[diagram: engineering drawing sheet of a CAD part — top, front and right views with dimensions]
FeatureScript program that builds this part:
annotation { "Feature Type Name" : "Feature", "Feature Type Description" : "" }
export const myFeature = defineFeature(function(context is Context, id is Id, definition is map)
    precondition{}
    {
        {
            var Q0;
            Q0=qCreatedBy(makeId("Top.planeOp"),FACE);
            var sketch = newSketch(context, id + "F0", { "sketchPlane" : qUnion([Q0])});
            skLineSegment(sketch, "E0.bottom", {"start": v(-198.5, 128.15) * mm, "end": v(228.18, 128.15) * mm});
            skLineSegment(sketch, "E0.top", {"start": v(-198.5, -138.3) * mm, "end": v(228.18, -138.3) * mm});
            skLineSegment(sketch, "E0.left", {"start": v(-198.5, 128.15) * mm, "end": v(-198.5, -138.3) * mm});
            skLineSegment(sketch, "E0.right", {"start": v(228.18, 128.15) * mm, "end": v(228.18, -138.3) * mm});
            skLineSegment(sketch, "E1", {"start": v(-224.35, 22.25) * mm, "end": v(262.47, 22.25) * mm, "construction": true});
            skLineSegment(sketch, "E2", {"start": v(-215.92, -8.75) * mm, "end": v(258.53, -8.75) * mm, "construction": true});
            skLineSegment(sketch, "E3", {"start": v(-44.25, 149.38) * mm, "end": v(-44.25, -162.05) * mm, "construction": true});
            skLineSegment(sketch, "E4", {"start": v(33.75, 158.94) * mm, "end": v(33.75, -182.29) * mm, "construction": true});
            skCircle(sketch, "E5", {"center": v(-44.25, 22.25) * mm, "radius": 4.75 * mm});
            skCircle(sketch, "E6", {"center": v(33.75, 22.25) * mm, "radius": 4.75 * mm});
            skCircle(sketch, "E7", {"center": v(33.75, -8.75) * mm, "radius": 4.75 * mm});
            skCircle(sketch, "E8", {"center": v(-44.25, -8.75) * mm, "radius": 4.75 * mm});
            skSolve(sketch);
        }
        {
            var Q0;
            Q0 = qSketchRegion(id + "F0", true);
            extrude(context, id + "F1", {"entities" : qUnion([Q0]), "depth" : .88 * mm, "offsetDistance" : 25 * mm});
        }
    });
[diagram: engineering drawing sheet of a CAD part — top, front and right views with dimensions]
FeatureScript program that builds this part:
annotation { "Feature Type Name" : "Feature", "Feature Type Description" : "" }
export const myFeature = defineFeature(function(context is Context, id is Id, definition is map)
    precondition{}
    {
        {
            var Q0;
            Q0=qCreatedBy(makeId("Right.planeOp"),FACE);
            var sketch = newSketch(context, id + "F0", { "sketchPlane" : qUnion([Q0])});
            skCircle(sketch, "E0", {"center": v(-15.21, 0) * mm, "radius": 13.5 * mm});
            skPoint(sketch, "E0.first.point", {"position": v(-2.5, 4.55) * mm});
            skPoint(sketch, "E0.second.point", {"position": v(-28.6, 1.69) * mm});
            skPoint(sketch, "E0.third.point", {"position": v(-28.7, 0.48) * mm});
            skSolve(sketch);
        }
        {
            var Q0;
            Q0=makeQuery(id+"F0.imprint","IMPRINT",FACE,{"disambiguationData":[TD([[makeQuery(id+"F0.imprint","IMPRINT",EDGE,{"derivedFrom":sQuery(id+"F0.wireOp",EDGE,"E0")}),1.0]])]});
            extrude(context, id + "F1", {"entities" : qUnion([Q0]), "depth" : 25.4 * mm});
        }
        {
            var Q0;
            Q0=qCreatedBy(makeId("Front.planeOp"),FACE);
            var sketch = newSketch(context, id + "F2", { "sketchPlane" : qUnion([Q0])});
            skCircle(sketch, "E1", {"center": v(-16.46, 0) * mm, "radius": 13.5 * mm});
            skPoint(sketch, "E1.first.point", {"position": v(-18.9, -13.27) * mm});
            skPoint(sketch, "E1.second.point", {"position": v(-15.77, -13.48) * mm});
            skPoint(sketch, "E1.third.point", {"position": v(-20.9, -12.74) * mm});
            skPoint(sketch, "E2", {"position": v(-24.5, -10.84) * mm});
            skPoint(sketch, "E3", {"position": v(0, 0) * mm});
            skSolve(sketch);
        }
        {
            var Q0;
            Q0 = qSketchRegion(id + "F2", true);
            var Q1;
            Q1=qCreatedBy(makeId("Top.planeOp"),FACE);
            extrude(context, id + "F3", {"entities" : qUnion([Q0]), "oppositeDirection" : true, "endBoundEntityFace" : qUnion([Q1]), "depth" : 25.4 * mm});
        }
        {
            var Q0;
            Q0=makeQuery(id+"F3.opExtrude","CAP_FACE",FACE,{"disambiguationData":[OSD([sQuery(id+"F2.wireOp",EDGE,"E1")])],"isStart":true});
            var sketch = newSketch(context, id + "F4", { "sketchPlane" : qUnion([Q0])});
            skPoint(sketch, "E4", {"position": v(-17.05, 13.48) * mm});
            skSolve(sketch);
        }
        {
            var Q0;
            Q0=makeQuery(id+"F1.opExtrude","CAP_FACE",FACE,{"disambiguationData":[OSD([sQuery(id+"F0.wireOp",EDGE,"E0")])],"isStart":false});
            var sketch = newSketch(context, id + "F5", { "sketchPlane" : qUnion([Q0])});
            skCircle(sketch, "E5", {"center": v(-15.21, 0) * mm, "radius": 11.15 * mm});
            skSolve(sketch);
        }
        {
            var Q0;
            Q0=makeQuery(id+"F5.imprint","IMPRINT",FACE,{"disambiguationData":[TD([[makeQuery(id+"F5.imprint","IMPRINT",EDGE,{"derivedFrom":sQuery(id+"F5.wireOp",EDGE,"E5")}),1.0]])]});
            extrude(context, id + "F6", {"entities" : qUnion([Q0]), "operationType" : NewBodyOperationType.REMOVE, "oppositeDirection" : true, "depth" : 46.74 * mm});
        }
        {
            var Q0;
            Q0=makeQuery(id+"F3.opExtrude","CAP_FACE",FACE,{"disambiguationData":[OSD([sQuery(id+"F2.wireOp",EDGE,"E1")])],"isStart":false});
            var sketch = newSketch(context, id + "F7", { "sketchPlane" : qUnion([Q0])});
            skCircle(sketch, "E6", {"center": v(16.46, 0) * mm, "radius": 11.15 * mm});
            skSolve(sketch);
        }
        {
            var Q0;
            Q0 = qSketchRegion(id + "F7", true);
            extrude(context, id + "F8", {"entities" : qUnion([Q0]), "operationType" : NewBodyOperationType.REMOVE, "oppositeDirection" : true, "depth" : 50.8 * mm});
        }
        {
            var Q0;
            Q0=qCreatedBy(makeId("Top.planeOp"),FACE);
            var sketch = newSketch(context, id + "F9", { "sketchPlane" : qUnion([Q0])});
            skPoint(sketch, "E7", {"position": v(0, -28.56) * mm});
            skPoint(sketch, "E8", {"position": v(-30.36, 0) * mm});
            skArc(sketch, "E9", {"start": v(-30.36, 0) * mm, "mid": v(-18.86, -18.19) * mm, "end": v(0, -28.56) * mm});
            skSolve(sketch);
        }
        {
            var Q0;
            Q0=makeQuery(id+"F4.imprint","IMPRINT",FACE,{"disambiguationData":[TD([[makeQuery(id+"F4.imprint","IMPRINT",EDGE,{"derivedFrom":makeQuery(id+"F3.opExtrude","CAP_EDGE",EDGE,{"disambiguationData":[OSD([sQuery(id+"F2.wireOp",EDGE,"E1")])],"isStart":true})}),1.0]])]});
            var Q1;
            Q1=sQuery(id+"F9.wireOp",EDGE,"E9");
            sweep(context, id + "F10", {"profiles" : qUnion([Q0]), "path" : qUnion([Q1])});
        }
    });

* **REQUEST**
Can you copy all of the data above line for line, with nothing altered?

* **COMPLETE OUTPUT**
[diagram: engineering drawing sheet of a CAD part — top, front and right views with dimensions]
FeatureScript program that builds this part:
annotation { "Feature Type Name" : "Feature", "Feature Type Description" : "" }
export const myFeature = defineFeature(function(context is Context, id is Id, definition is map)
    precondition{}
    {
        {
            var Q0;
            Q0=qCreatedBy(makeId("Top.planeOp"),FACE);
            var sketch = newSketch(context, id + "F0", { "sketchPlane" : qUnion([Q0])});
            skLineSegment(sketch, "E0.bottom", {"start": v(-198.5, 128.15) * mm, "end": v(228.18, 128.15) * mm});
            skLineSegment(sketch, "E0.top", {"start": v(-198.5, -138.3) * mm, "end": v(228.18, -138.3) * mm});
            skLineSegment(sketch, "E0.left", {"start": v(-198.5, 128.15) * mm, "end": v(-198.5, -138.3) * mm});
            skLineSegment(sketch, "E0.right", {"start": v(228.18, 128.15) * mm, "end": v(228.18, -138.3) * mm});
            skLineSegment(sketch, "E1", {"start": v(-224.35, 22.25) * mm, "end": v(262.47, 22.25) * mm, "construction": true});
            skLineSegment(sketch, "E2", {"start": v(-215.92, -8.75) * mm, "end": v(258.53, -8.75) * mm, "construction": true});
            skLineSegment(sketch, "E3", {"start": v(-44.25, 149.38) * mm, "end": v(-44.25, -162.05) * mm, "construction": true});
            skLineSegment(sketch, "E4", {"start": v(33.75, 158.94) * mm, "end": v(33.75, -182.29) * mm, "construction": true});
            skCircle(sketch, "E5", {"center": v(-44.25, 22.25) * mm, "radius": 4.75 * mm});
            skCircle(sketch, "E6", {"center": v(33.75, 22.25) * mm, "radius": 4.75 * mm});
            skCircle(sketch, "E7", {"center": v(33.75, -8.75) * mm, "radius": 4.75 * mm});
            skCircle(sketch, "E8", {"center": v(-44.25, -8.75) * mm, "radius": 4.75 * mm});
            skSolve(sketch);
        }
        {
            var Q0;
            Q0 = qSketchRegion(id + "F0", true);
            extrude(context, id + "F1", {"entities" : qUnion([Q0]), "depth" : .88 * mm, "offsetDistance" : 25 * mm});
        }
    });
[diagram: engineering drawing sheet of a CAD part — top, front and right views with dimensions]
FeatureScript program that builds this part:
annotation { "Feature Type Name" : "Feature", "Feature Type Description" : "" }
export const myFeature = defineFeature(function(context is Context, id is Id, definition is map)
    precondition{}
    {
        {
            var Q0;
            Q0=qCreatedBy(makeId("Right.planeOp"),FACE);
            var sketch = newSketch(context, id + "F0", { "sketchPlane" : qUnion([Q0])});
            skCircle(sketch, "E0", {"center": v(-15.21, 0) * mm, "radius": 13.5 * mm});
            skPoint(sketch, "E0.first.point", {"position": v(-2.5, 4.55) * mm});
            skPoint(sketch, "E0.second.point", {"position": v(-28.6, 1.69) * mm});
            skPoint(sketch, "E0.third.point", {"position": v(-28.7, 0.48) * mm});
            skSolve(sketch);
        }
        {
            var Q0;
            Q0=makeQuery(id+"F0.imprint","IMPRINT",FACE,{"disambiguationData":[TD([[makeQuery(id+"F0.imprint","IMPRINT",EDGE,{"derivedFrom":sQuery(id+"F0.wireOp",EDGE,"E0")}),1.0]])]});
            extrude(context, id + "F1", {"entities" : qUnion([Q0]), "depth" : 25.4 * mm});
        }
        {
            var Q0;
            Q0=qCreatedBy(makeId("Front.planeOp"),FACE);
            var sketch = newSketch(context, id + "F2", { "sketchPlane" : qUnion([Q0])});
            skCircle(sketch, "E1", {"center": v(-16.46, 0) * mm, "radius": 13.5 * mm});
            skPoint(sketch, "E1.first.point", {"position": v(-18.9, -13.27) * mm});
            skPoint(sketch, "E1.second.point", {"position": v(-15.77, -13.48) * mm});
            skPoint(sketch, "E1.third.point", {"position": v(-20.9, -12.74) * mm});
            skPoint(sketch, "E2", {"position": v(-24.5, -10.84) * mm});
            skPoint(sketch, "E3", {"position": v(0, 0) * mm});
            skSolve(sketch);
        }
        {
            var Q0;
            Q0 = qSketchRegion(id + "F2", true);
            var Q1;
            Q1=qCreatedBy(makeId("Top.planeOp"),FACE);
            extrude(context, id + "F3", {"entities" : qUnion([Q0]), "oppositeDirection" : true, "endBoundEntityFace" : qUnion([Q1]), "depth" : 25.4 * mm});
        }
        {
            var Q0;
            Q0=makeQuery(id+"F3.opExtrude","CAP_FACE",FACE,{"disambiguationData":[OSD([sQuery(id+"F2.wireOp",EDGE,"E1")])],"isStart":true});
            var sketch = newSketch(context, id + "F4", { "sketchPlane" : qUnion([Q0])});
            skPoint(sketch, "E4", {"position": v(-17.05, 13.48) * mm});
            skSolve(sketch);
        }
        {
            var Q0;
            Q0=makeQuery(id+"F1.opExtrude","CAP_FACE",FACE,{"disambiguationData":[OSD([sQuery(id+"F0.wireOp",EDGE,"E0")])],"isStart":false});
            var sketch = newSketch(context, id + "F5", { "sketchPlane" : qUnion([Q0])});
            skCircle(sketch, "E5", {"center": v(-15.21, 0) * mm, "radius": 11.15 * mm});
            skSolve(sketch);
        }
        {
            var Q0;
            Q0=makeQuery(id+"F5.imprint","IMPRINT",FACE,{"disambiguationData":[TD([[makeQuery(id+"F5.imprint","IMPRINT",EDGE,{"derivedFrom":sQuery(id+"F5.wireOp",EDGE,"E5")}),1.0]])]});
            extrude(context, id + "F6", {"entities" : qUnion([Q0]), "operationType" : NewBodyOperationType.REMOVE, "oppositeDirection" : true, "depth" : 46.74 * mm});
        }
        {
            var Q0;
            Q0=makeQuery(id+"F3.opExtrude","CAP_FACE",FACE,{"disambiguationData":[OSD([sQuery(id+"F2.wireOp",EDGE,"E1")])],"isStart":false});
            var sketch = newSketch(context, id + "F7", { "sketchPlane" : qUnion([Q0])});
            skCircle(sketch, "E6", {"center": v(16.46, 0) * mm, "radius": 11.15 * mm});
            skSolve(sketch);
        }
        {
            var Q0;
            Q0 = qSketchRegion(id + "F7", true);
            extrude(context, id + "F8", {"entities" : qUnion([Q0]), "operationType" : NewBodyOperationType.REMOVE, "oppositeDirection" : true, "depth" : 50.8 * mm});
        }
        {
            var Q0;
            Q0=qCreatedBy(makeId("Top.planeOp"),FACE);
            var sketch = newSketch(context, id + "F9", { "sketchPlane" : qUnion([Q0])});
            skPoint(sketch, "E7", {"position": v(0, -28.56) * mm});
            skPoint(sketch, "E8", {"position": v(-30.36, 0) * mm});
            skArc(sketch, "E9", {"start": v(-30.36, 0) * mm, "mid": v(-18.86, -18.19) * mm, "end": v(0, -28.56) * mm});
            skSolve(sketch);
        }
        {
            var Q0;
            Q0=makeQuery(id+"F4.imprint","IMPRINT",FACE,{"disambiguationData":[TD([[makeQuery(id+"F4.imprint","IMPRINT",EDGE,{"derivedFrom":makeQuery(id+"F3.opExtrude","CAP_EDGE",EDGE,{"disambiguationData":[OSD([sQuery(id+"F2.wireOp",EDGE,"E1")])],"isStart":true})}),1.0]])]});
            var Q1;
            Q1=sQuery(id+"F9.wireOp",EDGE,"E9");
            sweep(context, id + "F10", {"profiles" : qUnion([Q0]), "path" : qUnion([Q1])});
        }
    });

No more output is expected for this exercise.